- Consigne 1: Recopiez le passage de l'extrait choisi compris entre "L’Assemblée nationale commence" et "géographique et sociale.", bornes incluses, en substituant "région francilienne" à "Ile-de-France".
- Consigne 2: D'après l'extrait choisi, quelle partie du budget de l'Etat pour 2013 l'Assemblée nationale commence-t-elle à examiner ?
- Consigne 3: Résumez en deux phrases au plus le paragraphe de l'extrait choisi qui commence par "En effet, le prix des transactions immobilières", en conservant ses faits essentiels.

- Extrait choisi:
○ ○ ○ ○ ○ ○ ○

Une contribution de solidarité urbaine pour lutter contre la ségrégation

L’Assemblée nationale commence cet après-midi l’examen de la première partie du budget de l’Etat pour 2013, celle consacrée aux recettes. Face à la crise, la justice fiscale et sociale voulue par le Président de la République doit être renforcée. J’ai déposé plusieurs amendements conjuguant besoins financiers et financements d’actions en faveur de la construction de logements. L’un d’entre eux vise à créer une contribution de solidarité urbaine (CSU) en Ile-de-France, créant des ressources nouvelles pour lutter contre la ségrégation géographique et sociale.

En effet, le prix des transactions immobilières n’a cessé de croître ces dernières années, notamment dans l’agglomération francilienne. Ce niveau, hors de tout lien avec la réalité des biens vendus, est un facteur important de ségrégation géographique et sociale qui opère depuis des années. Le montant de ces transactions ne permet plus aux familles des classes moyennes de se loger en cœur d’agglomération.

○ ○ ○ ○ ○ ○ ○

- Données fournies:

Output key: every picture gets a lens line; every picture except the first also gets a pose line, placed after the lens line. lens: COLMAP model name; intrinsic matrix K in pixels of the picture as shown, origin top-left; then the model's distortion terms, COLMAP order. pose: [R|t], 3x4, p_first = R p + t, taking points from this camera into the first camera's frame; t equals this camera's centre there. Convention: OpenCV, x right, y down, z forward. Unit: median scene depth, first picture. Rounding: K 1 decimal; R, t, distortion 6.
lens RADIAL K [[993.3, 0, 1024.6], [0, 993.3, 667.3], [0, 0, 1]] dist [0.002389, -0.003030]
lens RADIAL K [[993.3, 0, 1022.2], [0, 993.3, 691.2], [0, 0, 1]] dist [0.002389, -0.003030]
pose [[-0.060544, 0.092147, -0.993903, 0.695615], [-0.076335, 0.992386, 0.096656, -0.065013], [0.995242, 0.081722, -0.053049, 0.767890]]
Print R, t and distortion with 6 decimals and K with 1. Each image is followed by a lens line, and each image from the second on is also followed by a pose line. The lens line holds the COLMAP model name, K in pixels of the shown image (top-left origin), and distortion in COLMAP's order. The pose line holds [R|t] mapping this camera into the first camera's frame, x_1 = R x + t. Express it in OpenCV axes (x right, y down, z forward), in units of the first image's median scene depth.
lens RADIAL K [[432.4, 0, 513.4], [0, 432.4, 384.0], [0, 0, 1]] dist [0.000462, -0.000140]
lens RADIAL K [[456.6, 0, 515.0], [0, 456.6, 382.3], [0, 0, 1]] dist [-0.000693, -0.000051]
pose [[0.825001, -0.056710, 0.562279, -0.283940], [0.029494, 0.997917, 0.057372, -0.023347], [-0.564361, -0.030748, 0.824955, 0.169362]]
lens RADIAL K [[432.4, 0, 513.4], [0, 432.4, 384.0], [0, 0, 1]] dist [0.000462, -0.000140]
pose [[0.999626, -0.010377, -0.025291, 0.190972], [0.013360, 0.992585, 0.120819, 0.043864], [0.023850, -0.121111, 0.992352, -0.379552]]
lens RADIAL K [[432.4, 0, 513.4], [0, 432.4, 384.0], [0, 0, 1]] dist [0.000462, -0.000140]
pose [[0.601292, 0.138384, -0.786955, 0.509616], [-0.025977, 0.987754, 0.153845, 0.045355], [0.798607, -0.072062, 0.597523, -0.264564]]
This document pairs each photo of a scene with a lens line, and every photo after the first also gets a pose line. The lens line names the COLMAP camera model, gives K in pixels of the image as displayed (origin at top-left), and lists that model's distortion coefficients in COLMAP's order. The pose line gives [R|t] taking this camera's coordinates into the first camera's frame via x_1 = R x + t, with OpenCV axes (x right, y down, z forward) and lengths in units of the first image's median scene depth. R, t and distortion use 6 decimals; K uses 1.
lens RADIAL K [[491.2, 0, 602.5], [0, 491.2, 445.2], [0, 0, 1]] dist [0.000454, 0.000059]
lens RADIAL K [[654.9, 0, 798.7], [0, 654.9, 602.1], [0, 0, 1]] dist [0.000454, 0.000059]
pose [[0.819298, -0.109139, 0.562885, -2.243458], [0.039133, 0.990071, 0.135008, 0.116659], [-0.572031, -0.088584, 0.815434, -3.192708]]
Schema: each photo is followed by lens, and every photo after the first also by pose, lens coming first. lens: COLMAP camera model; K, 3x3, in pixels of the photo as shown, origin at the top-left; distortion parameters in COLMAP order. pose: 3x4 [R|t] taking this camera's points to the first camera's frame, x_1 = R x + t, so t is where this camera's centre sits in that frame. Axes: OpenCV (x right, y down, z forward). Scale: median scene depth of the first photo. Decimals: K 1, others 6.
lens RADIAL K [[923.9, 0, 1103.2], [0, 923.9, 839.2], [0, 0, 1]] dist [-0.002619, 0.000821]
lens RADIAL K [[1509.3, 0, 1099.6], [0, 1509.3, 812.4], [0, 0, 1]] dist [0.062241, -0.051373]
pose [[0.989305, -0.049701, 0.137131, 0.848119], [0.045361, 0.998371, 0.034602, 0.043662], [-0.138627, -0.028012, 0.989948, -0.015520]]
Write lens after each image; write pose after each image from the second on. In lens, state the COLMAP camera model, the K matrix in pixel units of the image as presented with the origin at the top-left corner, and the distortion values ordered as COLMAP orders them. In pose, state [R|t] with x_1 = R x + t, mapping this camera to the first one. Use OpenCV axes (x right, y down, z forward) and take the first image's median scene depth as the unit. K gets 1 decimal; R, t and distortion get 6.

○ ○ ○ ○ ○ ○ ○

- Résultat 1:
L’Assemblée nationale commence cet après-midi l’examen de la première partie du budget de l’Etat pour 2013, celle consacrée aux recettes. Face à la crise, la justice fiscale et sociale voulue par le Président de la République doit être renforcée. J’ai déposé plusieurs amendements conjuguant besoins financiers et financements d’actions en faveur de la construction de logements. L’un d’entre eux vise à créer une contribution de solidarité urbaine (CSU) en région francilienne, créant des ressources nouvelles pour lutter contre la ségrégation géographique et sociale.

- Résultat 2: La première partie, celle consacrée aux recettes.

- Résultat 3: Le prix des transactions immobilières ne cesse d'augmenter depuis plusieurs années, surtout dans l'agglomération francilienne, sans rapport avec la réalité des biens vendus, ce qui nourrit la ségrégation géographique et sociale. Les familles des classes moyennes ne peuvent donc plus se loger en cœur d'agglomération.